Exercise instructions.
Retype the material exactly, ending with the line containing "J'ai effectué quelques ajustements".

━━━ Source material ━━━

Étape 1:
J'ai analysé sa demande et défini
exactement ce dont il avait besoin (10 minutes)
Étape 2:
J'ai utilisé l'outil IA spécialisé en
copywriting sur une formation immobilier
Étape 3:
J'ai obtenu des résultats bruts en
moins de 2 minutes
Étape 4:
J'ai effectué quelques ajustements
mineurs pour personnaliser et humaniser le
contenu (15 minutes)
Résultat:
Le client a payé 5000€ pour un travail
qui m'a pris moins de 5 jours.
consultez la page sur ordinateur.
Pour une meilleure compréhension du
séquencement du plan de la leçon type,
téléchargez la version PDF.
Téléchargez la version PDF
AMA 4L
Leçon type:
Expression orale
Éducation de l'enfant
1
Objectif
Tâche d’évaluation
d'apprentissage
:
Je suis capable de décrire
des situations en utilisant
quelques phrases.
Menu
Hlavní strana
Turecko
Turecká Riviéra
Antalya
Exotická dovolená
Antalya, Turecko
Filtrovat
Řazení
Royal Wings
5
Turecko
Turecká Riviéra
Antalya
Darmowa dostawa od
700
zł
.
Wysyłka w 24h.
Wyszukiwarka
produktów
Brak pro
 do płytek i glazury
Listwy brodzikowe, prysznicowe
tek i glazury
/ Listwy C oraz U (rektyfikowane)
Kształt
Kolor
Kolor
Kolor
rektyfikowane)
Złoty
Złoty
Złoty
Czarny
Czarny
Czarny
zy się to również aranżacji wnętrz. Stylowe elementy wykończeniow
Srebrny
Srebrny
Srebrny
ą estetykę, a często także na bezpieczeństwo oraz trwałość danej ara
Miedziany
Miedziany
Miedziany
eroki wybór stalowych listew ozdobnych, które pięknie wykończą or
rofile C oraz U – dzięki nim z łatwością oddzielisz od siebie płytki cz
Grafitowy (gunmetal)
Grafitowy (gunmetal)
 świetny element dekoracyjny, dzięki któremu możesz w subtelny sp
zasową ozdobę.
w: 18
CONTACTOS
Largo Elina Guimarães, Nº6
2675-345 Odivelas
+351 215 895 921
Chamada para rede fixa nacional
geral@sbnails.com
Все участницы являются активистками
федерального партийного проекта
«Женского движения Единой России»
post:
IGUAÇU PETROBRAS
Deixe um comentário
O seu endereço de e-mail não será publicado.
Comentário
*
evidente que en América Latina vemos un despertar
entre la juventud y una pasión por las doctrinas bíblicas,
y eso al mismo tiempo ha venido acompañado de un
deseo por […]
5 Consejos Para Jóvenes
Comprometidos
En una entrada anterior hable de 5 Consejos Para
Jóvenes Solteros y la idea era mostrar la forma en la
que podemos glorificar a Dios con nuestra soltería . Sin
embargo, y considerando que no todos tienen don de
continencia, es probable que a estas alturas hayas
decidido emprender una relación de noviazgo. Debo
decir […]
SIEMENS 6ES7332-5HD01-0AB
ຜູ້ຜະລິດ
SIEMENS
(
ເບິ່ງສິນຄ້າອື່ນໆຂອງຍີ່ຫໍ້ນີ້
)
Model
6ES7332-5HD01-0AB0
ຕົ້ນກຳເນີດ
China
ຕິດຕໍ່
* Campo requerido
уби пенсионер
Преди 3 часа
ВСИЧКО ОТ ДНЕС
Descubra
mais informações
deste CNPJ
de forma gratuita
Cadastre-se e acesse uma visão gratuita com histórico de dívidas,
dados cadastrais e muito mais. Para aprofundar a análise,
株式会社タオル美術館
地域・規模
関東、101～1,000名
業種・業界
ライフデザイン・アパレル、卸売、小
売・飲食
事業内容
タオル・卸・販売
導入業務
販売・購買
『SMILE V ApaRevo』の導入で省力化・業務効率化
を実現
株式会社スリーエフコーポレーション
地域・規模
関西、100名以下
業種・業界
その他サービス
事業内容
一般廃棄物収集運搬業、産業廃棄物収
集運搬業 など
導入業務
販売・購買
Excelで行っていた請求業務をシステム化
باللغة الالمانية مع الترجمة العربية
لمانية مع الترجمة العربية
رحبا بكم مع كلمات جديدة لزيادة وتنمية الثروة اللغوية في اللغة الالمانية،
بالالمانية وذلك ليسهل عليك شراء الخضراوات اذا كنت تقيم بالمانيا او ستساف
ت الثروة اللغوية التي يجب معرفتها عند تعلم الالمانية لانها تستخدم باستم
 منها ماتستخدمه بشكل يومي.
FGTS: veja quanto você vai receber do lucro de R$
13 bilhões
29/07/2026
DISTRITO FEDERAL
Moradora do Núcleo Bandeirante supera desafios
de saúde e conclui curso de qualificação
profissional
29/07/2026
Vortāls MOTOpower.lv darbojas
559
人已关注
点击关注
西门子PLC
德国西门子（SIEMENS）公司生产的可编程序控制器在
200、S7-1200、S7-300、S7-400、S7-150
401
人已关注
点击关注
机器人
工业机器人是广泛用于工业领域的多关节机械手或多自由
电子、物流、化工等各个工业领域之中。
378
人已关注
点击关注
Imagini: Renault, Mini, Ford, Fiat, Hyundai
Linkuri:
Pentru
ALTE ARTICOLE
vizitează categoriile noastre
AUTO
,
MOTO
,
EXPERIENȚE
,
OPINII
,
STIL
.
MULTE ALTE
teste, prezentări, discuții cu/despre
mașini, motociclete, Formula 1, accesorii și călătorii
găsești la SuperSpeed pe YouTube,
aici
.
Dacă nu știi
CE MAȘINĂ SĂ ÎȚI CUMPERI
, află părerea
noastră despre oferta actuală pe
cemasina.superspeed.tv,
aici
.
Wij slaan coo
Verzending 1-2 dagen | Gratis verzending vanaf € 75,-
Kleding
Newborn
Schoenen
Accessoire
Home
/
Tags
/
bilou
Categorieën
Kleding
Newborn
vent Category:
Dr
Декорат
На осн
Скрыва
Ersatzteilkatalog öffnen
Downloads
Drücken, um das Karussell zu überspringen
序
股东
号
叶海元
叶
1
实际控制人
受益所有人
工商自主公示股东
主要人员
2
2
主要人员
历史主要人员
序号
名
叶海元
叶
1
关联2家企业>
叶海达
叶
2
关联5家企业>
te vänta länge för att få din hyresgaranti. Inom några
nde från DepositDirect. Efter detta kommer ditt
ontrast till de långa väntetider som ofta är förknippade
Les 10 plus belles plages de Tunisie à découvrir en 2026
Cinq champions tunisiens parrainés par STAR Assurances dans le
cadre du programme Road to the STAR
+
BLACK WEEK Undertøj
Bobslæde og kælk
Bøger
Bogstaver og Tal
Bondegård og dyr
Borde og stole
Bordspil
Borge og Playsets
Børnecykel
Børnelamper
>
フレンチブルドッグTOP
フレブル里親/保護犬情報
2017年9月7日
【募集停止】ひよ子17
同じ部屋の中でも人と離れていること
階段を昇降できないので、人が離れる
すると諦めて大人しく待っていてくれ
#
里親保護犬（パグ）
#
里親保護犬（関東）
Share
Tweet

━━━

Exercise output.
Étape 1:
J'ai analysé sa demande et défini
exactement ce dont il avait besoin (10 minutes)
Étape 2:
J'ai utilisé l'outil IA spécialisé en
copywriting sur une formation immobilier
Étape 3:
J'ai obtenu des résultats bruts en
moins de 2 minutes
Étape 4:
J'ai effectué quelques ajustements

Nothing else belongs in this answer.